Methylation dynamics in the decades preceding acute myeloid leukaemia

DNA methylation is emerging as a highly sensitive and specific marker of cancer initiation and progression. How these cancer-specific methylation changes are established in the decades before cancer, however, remains largely unknown. Here, we use a unique collection of longitudinal blood samples collected annually up to 15 years prior to a diagnosis of acute myeloid leukaemia to sensitively track the dynamics of DNA methylation changes at high temporal resolution. We identify thousands of differentially methylated regions (DMRs) that exhibit altered patterns of methylation up to 10 years before acute myeloid leukaemia (AML) diagnosis. Most of these DMRs are strongly associated with expanding clones carrying somatic driver mutations. We identify a subset of ‘epigenetic driver’ DMRs characterised by recurrent CpG alterations that are highly shared across pre-AML cases.

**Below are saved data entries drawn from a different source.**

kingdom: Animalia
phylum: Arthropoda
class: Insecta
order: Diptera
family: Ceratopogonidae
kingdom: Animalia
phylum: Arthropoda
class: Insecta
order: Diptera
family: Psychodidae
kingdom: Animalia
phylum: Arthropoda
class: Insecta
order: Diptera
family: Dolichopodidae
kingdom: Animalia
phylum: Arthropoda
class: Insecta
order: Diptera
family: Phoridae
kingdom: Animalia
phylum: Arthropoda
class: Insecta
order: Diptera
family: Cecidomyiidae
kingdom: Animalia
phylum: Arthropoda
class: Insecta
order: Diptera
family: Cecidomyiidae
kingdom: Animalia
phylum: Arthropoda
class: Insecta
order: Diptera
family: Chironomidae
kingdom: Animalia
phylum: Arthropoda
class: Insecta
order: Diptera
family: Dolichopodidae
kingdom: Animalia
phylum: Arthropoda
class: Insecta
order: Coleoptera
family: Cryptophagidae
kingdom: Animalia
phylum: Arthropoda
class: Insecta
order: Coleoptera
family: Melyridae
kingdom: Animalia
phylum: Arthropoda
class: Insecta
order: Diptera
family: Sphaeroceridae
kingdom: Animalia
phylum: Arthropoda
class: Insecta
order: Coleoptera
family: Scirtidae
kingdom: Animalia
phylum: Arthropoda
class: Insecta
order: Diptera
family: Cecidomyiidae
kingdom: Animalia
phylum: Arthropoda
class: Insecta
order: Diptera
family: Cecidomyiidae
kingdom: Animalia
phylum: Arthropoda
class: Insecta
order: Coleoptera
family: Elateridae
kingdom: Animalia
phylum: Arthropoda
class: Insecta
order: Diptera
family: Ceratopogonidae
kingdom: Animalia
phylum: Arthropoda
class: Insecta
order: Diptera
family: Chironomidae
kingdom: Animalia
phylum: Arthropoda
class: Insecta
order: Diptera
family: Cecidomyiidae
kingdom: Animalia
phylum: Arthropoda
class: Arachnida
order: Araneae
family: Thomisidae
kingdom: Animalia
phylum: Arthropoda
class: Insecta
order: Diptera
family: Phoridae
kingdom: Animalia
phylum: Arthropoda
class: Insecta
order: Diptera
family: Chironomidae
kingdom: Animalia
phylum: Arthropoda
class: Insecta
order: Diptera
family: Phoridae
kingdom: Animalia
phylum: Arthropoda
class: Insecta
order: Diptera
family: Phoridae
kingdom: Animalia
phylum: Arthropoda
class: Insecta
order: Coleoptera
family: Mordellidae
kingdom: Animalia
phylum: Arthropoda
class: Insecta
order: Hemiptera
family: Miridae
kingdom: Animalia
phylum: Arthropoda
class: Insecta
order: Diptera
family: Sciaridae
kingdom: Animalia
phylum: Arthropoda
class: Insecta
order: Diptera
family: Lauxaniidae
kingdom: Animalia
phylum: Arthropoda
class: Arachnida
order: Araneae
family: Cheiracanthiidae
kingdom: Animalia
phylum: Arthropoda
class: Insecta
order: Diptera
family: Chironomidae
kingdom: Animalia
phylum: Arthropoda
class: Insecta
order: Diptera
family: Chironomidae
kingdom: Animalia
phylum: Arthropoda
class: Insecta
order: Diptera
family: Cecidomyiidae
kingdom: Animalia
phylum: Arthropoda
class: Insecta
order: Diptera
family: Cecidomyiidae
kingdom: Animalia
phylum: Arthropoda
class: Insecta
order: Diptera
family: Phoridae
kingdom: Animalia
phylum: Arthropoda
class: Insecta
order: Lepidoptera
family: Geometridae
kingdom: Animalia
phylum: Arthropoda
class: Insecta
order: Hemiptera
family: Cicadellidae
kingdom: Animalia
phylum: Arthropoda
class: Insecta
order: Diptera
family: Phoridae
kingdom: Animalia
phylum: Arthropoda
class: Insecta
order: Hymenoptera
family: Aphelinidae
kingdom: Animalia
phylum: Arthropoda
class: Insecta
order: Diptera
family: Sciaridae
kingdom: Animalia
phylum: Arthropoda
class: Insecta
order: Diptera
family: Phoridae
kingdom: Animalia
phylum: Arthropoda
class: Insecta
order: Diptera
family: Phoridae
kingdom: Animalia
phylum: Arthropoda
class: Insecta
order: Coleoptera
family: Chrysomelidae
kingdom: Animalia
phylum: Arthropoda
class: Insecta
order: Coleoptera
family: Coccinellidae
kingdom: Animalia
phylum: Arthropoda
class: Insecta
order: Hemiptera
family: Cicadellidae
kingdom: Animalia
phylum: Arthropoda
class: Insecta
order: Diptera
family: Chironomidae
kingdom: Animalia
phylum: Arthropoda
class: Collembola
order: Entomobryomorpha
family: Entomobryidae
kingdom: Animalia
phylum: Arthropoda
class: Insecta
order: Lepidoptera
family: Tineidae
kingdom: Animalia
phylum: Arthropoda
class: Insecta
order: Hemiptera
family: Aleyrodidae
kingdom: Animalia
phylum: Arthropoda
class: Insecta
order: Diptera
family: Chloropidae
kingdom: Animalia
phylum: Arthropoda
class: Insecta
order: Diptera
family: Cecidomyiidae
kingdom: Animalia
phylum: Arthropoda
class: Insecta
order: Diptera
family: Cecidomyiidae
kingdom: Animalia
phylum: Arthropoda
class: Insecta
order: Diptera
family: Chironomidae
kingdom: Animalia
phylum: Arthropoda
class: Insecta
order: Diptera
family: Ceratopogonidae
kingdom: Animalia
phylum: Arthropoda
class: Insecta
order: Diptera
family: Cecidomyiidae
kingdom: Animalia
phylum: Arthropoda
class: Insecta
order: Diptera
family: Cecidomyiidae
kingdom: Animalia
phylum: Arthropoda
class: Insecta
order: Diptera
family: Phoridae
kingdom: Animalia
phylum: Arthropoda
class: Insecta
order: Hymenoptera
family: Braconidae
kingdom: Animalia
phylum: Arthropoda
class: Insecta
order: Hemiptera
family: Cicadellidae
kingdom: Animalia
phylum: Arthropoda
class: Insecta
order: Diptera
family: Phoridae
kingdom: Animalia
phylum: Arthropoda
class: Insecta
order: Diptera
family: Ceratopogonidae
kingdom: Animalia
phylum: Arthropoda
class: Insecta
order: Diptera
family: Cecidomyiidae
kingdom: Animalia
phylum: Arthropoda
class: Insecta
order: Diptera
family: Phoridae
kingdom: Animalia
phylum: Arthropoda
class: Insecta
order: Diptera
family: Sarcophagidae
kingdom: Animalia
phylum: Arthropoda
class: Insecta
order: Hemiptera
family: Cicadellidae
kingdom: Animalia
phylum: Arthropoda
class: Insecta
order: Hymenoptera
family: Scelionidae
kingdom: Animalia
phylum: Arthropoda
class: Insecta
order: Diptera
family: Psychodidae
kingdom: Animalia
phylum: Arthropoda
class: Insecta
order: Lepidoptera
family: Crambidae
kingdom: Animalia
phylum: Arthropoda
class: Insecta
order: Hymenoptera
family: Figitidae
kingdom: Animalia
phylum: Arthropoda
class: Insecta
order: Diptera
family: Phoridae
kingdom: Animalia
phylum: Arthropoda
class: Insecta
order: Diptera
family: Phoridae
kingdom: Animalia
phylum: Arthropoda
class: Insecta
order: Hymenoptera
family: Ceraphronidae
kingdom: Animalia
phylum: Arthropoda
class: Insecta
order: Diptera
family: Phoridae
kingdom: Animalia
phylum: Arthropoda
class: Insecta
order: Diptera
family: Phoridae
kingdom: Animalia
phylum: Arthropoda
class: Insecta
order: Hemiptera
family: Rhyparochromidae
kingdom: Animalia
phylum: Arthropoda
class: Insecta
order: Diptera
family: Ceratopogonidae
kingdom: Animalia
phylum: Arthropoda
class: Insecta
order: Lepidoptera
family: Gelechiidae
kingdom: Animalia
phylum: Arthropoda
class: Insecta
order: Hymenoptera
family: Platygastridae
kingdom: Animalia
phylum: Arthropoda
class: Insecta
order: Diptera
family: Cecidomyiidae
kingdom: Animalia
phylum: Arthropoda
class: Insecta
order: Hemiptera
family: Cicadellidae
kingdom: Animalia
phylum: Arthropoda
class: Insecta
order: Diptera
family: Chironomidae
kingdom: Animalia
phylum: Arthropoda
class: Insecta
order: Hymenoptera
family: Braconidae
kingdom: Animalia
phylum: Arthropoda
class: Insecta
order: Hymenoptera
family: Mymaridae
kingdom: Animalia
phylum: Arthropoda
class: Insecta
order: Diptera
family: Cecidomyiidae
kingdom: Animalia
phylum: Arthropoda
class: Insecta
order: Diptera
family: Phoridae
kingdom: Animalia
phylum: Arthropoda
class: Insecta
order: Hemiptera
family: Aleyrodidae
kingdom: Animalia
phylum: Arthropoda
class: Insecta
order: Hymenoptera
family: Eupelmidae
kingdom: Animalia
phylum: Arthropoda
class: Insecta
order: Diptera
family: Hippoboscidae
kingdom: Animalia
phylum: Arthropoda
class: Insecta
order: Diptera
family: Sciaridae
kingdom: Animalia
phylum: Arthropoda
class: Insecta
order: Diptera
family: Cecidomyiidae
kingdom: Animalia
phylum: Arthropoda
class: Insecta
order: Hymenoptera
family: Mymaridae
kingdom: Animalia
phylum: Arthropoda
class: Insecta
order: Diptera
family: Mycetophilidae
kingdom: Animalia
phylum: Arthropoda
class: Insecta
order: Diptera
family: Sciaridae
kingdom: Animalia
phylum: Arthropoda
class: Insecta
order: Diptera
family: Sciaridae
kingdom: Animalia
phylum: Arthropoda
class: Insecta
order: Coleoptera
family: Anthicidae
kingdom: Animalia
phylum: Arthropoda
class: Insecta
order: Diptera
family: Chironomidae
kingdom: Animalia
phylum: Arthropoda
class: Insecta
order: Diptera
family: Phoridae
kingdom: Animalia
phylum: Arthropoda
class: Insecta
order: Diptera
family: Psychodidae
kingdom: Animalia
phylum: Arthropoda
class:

These are likely to reflect early epigenetic reprogramming associated with AML development. We also reveal large numbers of stochastic ‘passenger’ CpGs whose differential methylation results from hitch-hiking with clonal expansions driven by somatically acquired genetic events. These passenger CpGs can be exploited for lineage tracing to discover clonal expansions driven by missing driver mutations. Our findings show widespread changes in methylation patterns during the early stages of cancer development which could be utilised for risk prediction and therapeutic intervention.